Rendon told me the state Legislature is trying to get Sacramento out of the way of regulating food vendors. He brought up how Santa Monica State Sen. Ben Allen — a Democrat — tried to pass a bill that would make it easier for cities to go after unlicensed street vendors, but the Assembly successfully tweaked it.
Now, Allen’s bill would require the California Governor’s Office of Business and Economic Development to produce a report on barriers that street vendors face in getting licenses and permits.
Meanwhile, state Sens. Lena Gonzalez (D-Long Beach) and Maria Elena Durazo (D- Los Angeles) have authored another bill that would loosen the state’s retail food code so more people can prepare food from home to sell.
“We’re kinder than a lot of cities are,” Rendon said as we ordered our ice cream — Mazapan for me, chongos zamoranos (an ice cream made of cinnamon-flavored curdled milk) for him. “As Dems, we fashion ourselves as champions of the little guy, and [helping street vendors] is the perfect example to help.”
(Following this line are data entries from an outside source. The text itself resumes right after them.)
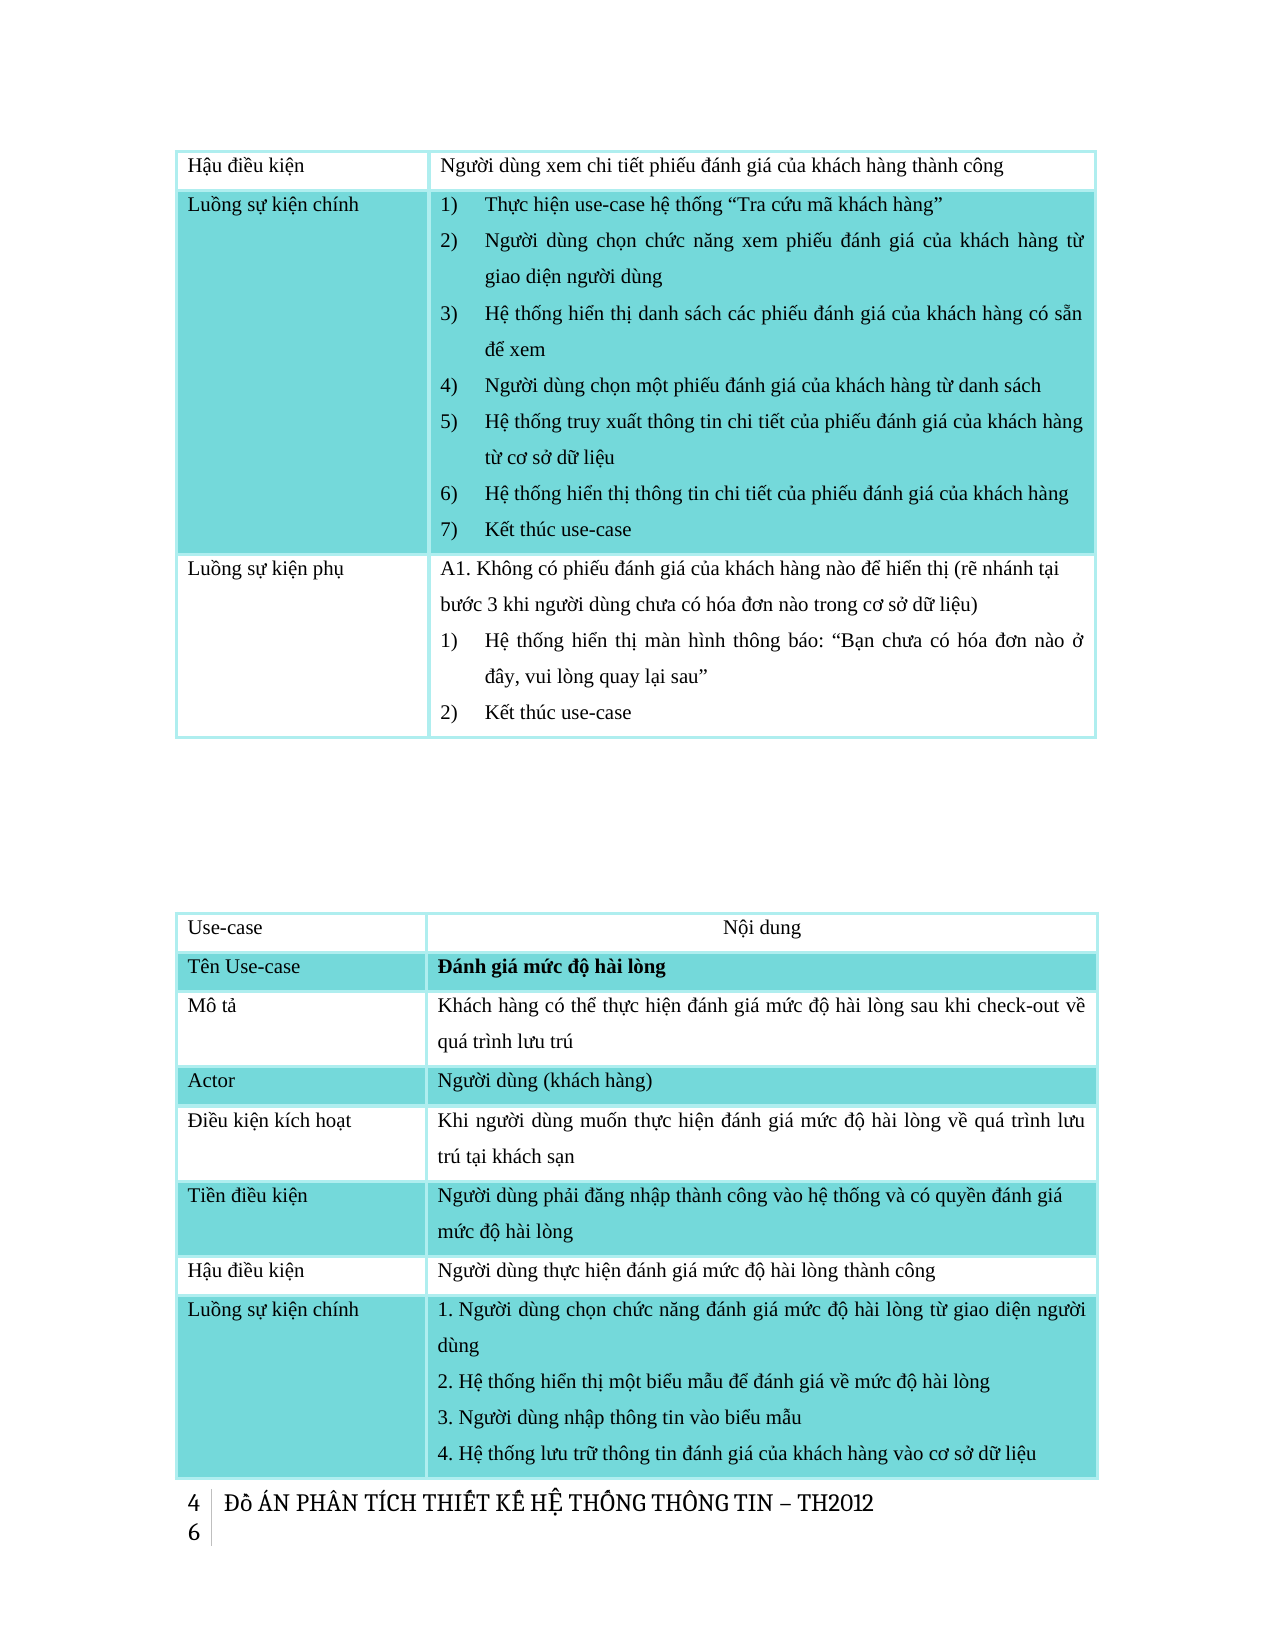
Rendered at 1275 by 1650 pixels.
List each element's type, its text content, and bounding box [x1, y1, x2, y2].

table_cell Mô tả [178, 993, 425, 1065]
table_cell Hậu điều kiện [178, 153, 427, 189]
table_cell Tên Use-case [178, 954, 425, 990]
table_cell Luồng sự kiện chính [178, 192, 427, 553]
table_cell Thực hiện use-case hệ thống “Tra cứu mã khách hàng” Người dùng chọn chức năng xem phiếu đánh giá của khách hàng từ giao diện người dùng Hệ thống hiển thị danh sách các phiếu đánh giá của khách hàng có sẵn để xem Người dùng chọn một phiếu đánh giá của khách hàng từ danh sách Hệ thống truy xuất thông tin chi tiết của phiếu đánh giá của khách hàng từ cơ sở dữ liệu Hệ thống hiển thị thông tin chi tiết của phiếu đánh giá của khách hàng Kết thúc use-case [431, 192, 1094, 553]
table_cell Hậu điều kiện [178, 1258, 425, 1294]
table_cell A1. Không có phiếu đánh giá của khách hàng nào để hiển thị (rẽ nhánh tại bước 3 khi người dùng chưa có hóa đơn nào trong cơ sở dữ liệu) Hệ thống hiển thị màn hình thông báo: “Bạn chưa có hóa đơn nào ở đây, vui lòng quay lại sau” Kết thúc use-case [431, 556, 1094, 736]
table_cell Khi người dùng muốn thực hiện đánh giá mức độ hài lòng về quá trình lưu trú tại khách sạn [428, 1108, 1096, 1179]
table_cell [428, 1297, 1096, 1477]
table_cell Người dùng (khách hàng) [428, 1068, 1096, 1104]
table_header Use-case [178, 915, 425, 951]
table_cell Người dùng thực hiện đánh giá mức độ hài lòng thành công [428, 1258, 1096, 1294]
table_cell Người dùng phải đăng nhập thành công vào hệ thống và có quyền đánh giá mức độ hài lòng [428, 1183, 1096, 1255]
table_cell Người dùng xem chi tiết phiếu đánh giá của khách hàng thành công [431, 153, 1094, 189]
table_cell Khách hàng có thể thực hiện đánh giá mức độ hài lòng sau khi check-out về quá trình lưu trú [428, 993, 1096, 1065]
table_cell Luồng sự kiện chính [178, 1297, 425, 1477]
table_cell Actor [178, 1068, 425, 1104]
table_header Nội dung [428, 915, 1096, 951]
table_cell Luồng sự kiện phụ [178, 556, 427, 736]
table_cell Điều kiện kích hoạt [178, 1108, 425, 1179]
table_cell Đánh giá mức độ hài lòng [428, 954, 1096, 990]
table_cell Tiền điều kiện [178, 1183, 425, 1255]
We stopped to enjoy our respective cones. The Mazapan tasted just like its namesake candy, a powdered peanut confection that holds a Proustian power over me. Rendon smiled while finishing his. “This is really layered!” he said. “The subtlety.”
Before we left, I asked Rendon to plug a favorite restaurant in Sacramento and in his district, as well as a wild card.
“323 Tacos for up north — get the asada and lengua,” he said. “Burrito House in Bell, for their chile relleno burrito and handmade flour tortillas. And then that Laotian BBQ spot in Stanton — in that food hall out there ...”
“Super! Spicy, fresh, incredible.”
Damn, Rendon knows spots in Stanton? California’s democracy is safer than I imagined ... and so are its street vendors.